I also run warm water through it before a final coat.


----------



## pintodeluxe (Sep 12, 2010)

I don't know about the Earlex brand specifically, but I got in the habit of cleaning the entire gun between coats. I disassemble the gun (conversion HVLP) and soak the nozzle, fluid cap, needle and filter in thinner. The times I have skipped this step, I had less than optimal performance with my gun. It takes about 2 minutes to take apart my gun, and the thinner can be re-used many times. Lacquer from the cup is placed in a sealed Tupperware container, and used for the next coat. 
This simple step has been key for me with spray finishing.


----------



## Bulkhead (Mar 15, 2014)

I flush mine out between each coat. Honestly, the Earlex is just too easy to wash out and set aside, (especially if you are spraying water based products) to not wash it out between each coat.

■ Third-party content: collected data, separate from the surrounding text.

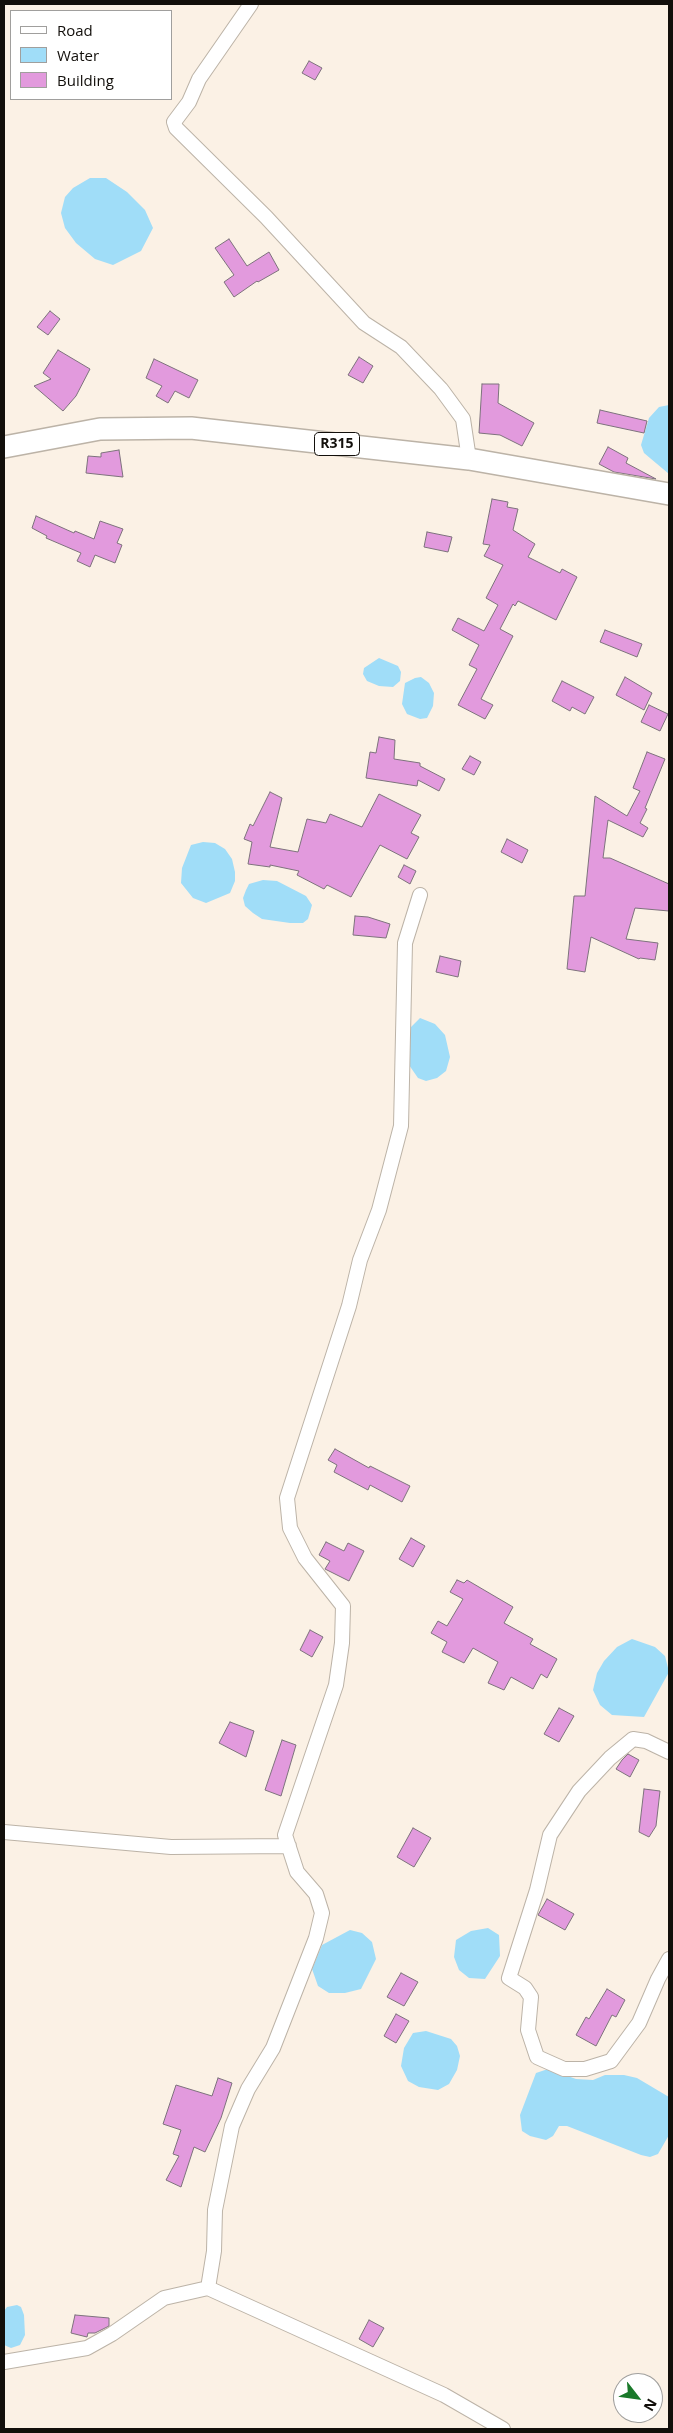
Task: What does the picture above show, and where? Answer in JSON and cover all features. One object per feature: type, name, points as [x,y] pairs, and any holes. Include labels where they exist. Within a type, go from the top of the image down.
[{"type":"main road","name":"R315","points":[[4,447],[100,430],[192,428],[469,459],[669,494]]},
{"type":"street","points":[[251,4],[199,79],[188,102],[174,122],[176,128],[266,217],[364,323],[401,347],[441,389],[463,419],[469,459]]},
{"type":"street","points":[[208,2288],[214,2251],[215,2210],[232,2126],[248,2089],[273,2048],[316,1938],[322,1913],[316,1894],[297,1872],[285,1835],[336,1685],[342,1643],[343,1606],[305,1558],[290,1528],[287,1498],[334,1353],[360,1260],[378,1210],[401,1126],[405,943],[420,896]]},
{"type":"street","points":[[669,1752],[646,1742],[633,1739],[610,1758],[579,1791],[550,1835],[537,1890],[508,1978],[525,1988],[531,1997],[528,2030],[537,2057],[564,2069],[585,2070],[611,2061],[639,2023],[669,1959]]},
{"type":"street","points":[[4,1832],[171,1847],[289,1846]]},
{"type":"street","points":[[4,2362],[87,2348],[112,2334],[164,2298],[208,2288],[444,2395],[503,2429]]},
{"type":"water","points":[[90,178],[106,178],[127,192],[145,210],[153,228],[141,251],[113,265],[95,259],[76,243],[65,228],[61,213],[65,197],[73,188]]},
{"type":"water","points":[[669,405],[669,474],[644,453],[641,445],[649,418],[659,407]]},
{"type":"water","points":[[379,658],[398,666],[401,672],[400,681],[393,687],[379,686],[367,681],[363,674],[364,668]]},
{"type":"water","points":[[421,677],[429,683],[434,693],[433,706],[427,718],[420,719],[407,714],[402,704],[405,683]]},
{"type":"water","points":[[203,842],[215,843],[225,849],[232,859],[235,872],[235,881],[230,893],[206,903],[193,898],[181,883],[182,868],[191,845]]},
{"type":"water","points":[[263,880],[277,881],[306,896],[312,905],[308,919],[303,923],[290,923],[262,919],[253,913],[245,906],[243,898],[249,884]]},
{"type":"water","points":[[420,1018],[435,1024],[445,1035],[450,1057],[446,1071],[437,1078],[426,1081],[418,1078],[409,1065],[405,1033]]},
{"type":"water","points":[[632,1639],[655,1647],[665,1656],[669,1672],[644,1717],[612,1715],[600,1705],[593,1690],[597,1673],[604,1661],[617,1647]]},
{"type":"water","points":[[488,1928],[499,1935],[500,1956],[485,1979],[469,1978],[459,1970],[454,1957],[456,1940],[471,1931]]},
{"type":"water","points":[[350,1930],[362,1933],[372,1942],[376,1959],[361,1989],[345,1993],[329,1993],[318,1986],[312,1969],[322,1945]]},
{"type":"water","points":[[426,2031],[451,2039],[457,2046],[460,2056],[457,2070],[449,2084],[438,2090],[419,2087],[408,2081],[401,2066],[404,2048],[413,2033]]},
{"type":"water","points":[[548,2069],[576,2079],[593,2080],[605,2075],[624,2075],[637,2078],[669,2097],[669,2135],[658,2154],[650,2157],[641,2155],[567,2126],[559,2126],[553,2136],[546,2140],[530,2136],[522,2131],[520,2115],[536,2073]]},
{"type":"water","points":[[17,2305],[21,2307],[24,2315],[25,2335],[20,2345],[11,2348],[4,2345],[4,2311],[7,2307]]},
{"type":"building","points":[[309,61],[322,68],[315,80],[302,73]]},
{"type":"building","points":[[229,239],[247,266],[269,252],[279,270],[257,281],[234,297],[224,282],[234,275],[215,248]]},
{"type":"building","points":[[50,311],[60,319],[48,335],[37,327]]},
{"type":"building","points":[[58,350],[90,369],[76,396],[63,411],[34,386],[51,379],[43,373]]},
{"type":"building","points":[[359,357],[373,366],[363,383],[348,375]]},
{"type":"building","points":[[154,359],[198,380],[189,398],[175,391],[168,403],[156,396],[162,386],[146,378]]},
{"type":"building","points":[[482,384],[499,384],[498,403],[534,423],[522,446],[500,435],[479,433]]},
{"type":"building","points":[[600,410],[647,421],[644,433],[597,423]]},
{"type":"building","points":[[608,447],[628,458],[626,463],[656,479],[614,472],[599,464]]},
{"type":"building","points":[[119,450],[123,477],[86,473],[88,456],[101,457],[101,453]]},
{"type":"building","points":[[492,499],[508,502],[507,507],[518,509],[513,530],[535,544],[528,557],[560,573],[562,569],[577,577],[556,620],[518,601],[515,606],[513,604],[500,629],[513,636],[481,699],[493,705],[485,719],[458,705],[477,669],[469,665],[479,645],[452,630],[458,618],[484,631],[498,605],[486,598],[503,565],[484,556],[490,545],[483,544]]},
{"type":"building","points":[[36,516],[74,533],[75,531],[94,539],[100,521],[123,529],[117,543],[122,545],[115,563],[95,555],[90,567],[77,561],[81,553],[46,538],[47,536],[32,528]]},
{"type":"building","points":[[427,532],[452,537],[448,552],[424,547]]},
{"type":"building","points":[[605,630],[642,644],[637,657],[600,642]]},
{"type":"building","points":[[625,677],[652,693],[644,710],[616,695]]},
{"type":"building","points":[[562,681],[594,697],[585,714],[572,707],[570,711],[552,701]]},
{"type":"building","points":[[649,705],[668,714],[660,731],[641,722]]},
{"type":"building","points":[[379,737],[395,740],[394,759],[420,763],[420,766],[445,779],[439,791],[418,780],[417,786],[366,778],[370,752],[376,753]]},
{"type":"building","points":[[647,752],[665,759],[640,823],[648,828],[643,837],[608,820],[603,858],[610,858],[669,884],[669,911],[635,908],[626,939],[658,943],[655,960],[639,959],[591,937],[585,972],[567,969],[574,896],[585,896],[595,796],[627,816],[640,791],[633,788]]},
{"type":"building","points":[[470,756],[481,762],[474,775],[462,769]]},
{"type":"building","points":[[270,792],[282,798],[270,847],[298,852],[307,819],[326,823],[330,814],[362,827],[379,794],[421,815],[411,833],[419,837],[407,859],[380,845],[351,897],[327,885],[324,889],[297,875],[299,871],[270,865],[270,867],[248,864],[252,842],[244,839],[250,824],[253,826]]},
{"type":"building","points":[[507,839],[528,850],[522,863],[501,852]]},
{"type":"building","points":[[404,865],[416,871],[410,884],[398,877]]},
{"type":"building","points":[[355,916],[368,917],[390,924],[386,938],[353,935]]},
{"type":"building","points":[[440,956],[461,961],[458,977],[436,972]]},
{"type":"building","points":[[335,1449],[369,1468],[370,1466],[410,1486],[402,1502],[370,1485],[368,1490],[334,1472],[337,1465],[328,1460]]},
{"type":"building","points":[[411,1538],[425,1546],[413,1567],[399,1559]]},
{"type":"building","points":[[326,1542],[344,1551],[348,1543],[364,1551],[349,1581],[325,1569],[330,1561],[319,1555]]},
{"type":"building","points":[[457,1580],[464,1583],[467,1580],[513,1607],[504,1623],[533,1639],[530,1644],[557,1659],[547,1678],[541,1674],[533,1689],[511,1677],[504,1690],[488,1683],[498,1662],[473,1648],[464,1663],[442,1652],[447,1642],[431,1633],[438,1621],[447,1626],[463,1599],[450,1592]]},
{"type":"building","points":[[310,1630],[323,1637],[312,1657],[300,1650]]},
{"type":"building","points":[[559,1708],[574,1716],[559,1742],[544,1734]]},
{"type":"building","points":[[230,1722],[254,1731],[246,1757],[219,1743]]},
{"type":"building","points":[[282,1740],[296,1745],[281,1796],[265,1790]]},
{"type":"building","points":[[628,1754],[639,1760],[630,1777],[616,1769]]},
{"type":"building","points":[[644,1789],[660,1791],[656,1826],[649,1837],[639,1832]]},
{"type":"building","points":[[413,1828],[431,1838],[414,1867],[397,1857]]},
{"type":"building","points":[[547,1899],[574,1914],[565,1930],[538,1915]]},
{"type":"building","points":[[401,1973],[418,1982],[404,2006],[387,1997]]},
{"type":"building","points":[[607,1989],[625,2000],[616,2017],[612,2015],[596,2046],[576,2035],[586,2017],[589,2019]]},
{"type":"building","points":[[396,2014],[409,2021],[396,2043],[384,2036]]},
{"type":"building","points":[[218,2078],[232,2083],[221,2118],[205,2152],[194,2147],[181,2187],[166,2180],[179,2156],[173,2154],[181,2130],[163,2124],[176,2085],[212,2096]]},
{"type":"building","points":[[75,2315],[109,2318],[109,2326],[95,2333],[88,2333],[87,2337],[71,2333]]},
{"type":"building","points":[[369,2320],[384,2328],[373,2347],[359,2339]]}]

I bought one of those .99 aluminum turkey trays that I use to set the sprayer in after I rinse it off. I usually blow the compressor on it to get rid of most of the water. Takes me ~5 minutes.

I put plastic wrap over the can while the gun dries off. Then I'm ready for the next coat when it comes time.

Just what I do..


----------



## Finisherman (May 3, 2013)

Unless it's a relatively cheap gun, which I doubt in this case, I'd make a point of cleaning the gun as soon as you're finished using it, especially if you are waiting several hours between coats. A clean spray gun is a "happy spray gun." Having said that, you might well be able to use this approach with NC lacquer, but I'm not sure that I[d want to try it with a waterborne finish. The reason being that nitrocellulose lacquer will re-dissolve in its own thinner, making it somewhat self-cleaning, whereas waterborne finishes won't, at least, not to any great degree. From what I've been told, cleaning partially cured waterborne finish out of a spray gun is like trying to remove partially cured white or yellow glue, in other words, a gummy mess. Having said all that, you could probably leave the gun charged with finish between coats and be ok. Still, just to be safe, I'd store the nozzle, air cap and fluid needle in a container of lacquer thinner or warm water, as appropriate. The bottom line is this, "when in doubt, clean it out." After all, the thinner for waterborne finishes is free and comes from the faucet.


----------



## TheFridge (May 1, 2014)

Lacquer no, poly yes. I saw charlesneil mention this on a similar topic. Or you could send him a pm. He would probably help.


----------



## AlaskaGuy (Jan 29, 2012)

I don't spray NC lacquer so no experience with that. I do spray clear waterborne finishes. Once I get started (usually 3 coats) I leave the finish is the gun until I'm done. Even leave it in the gun over night. Never a problem.

This is with HVLP conversion guns.


----------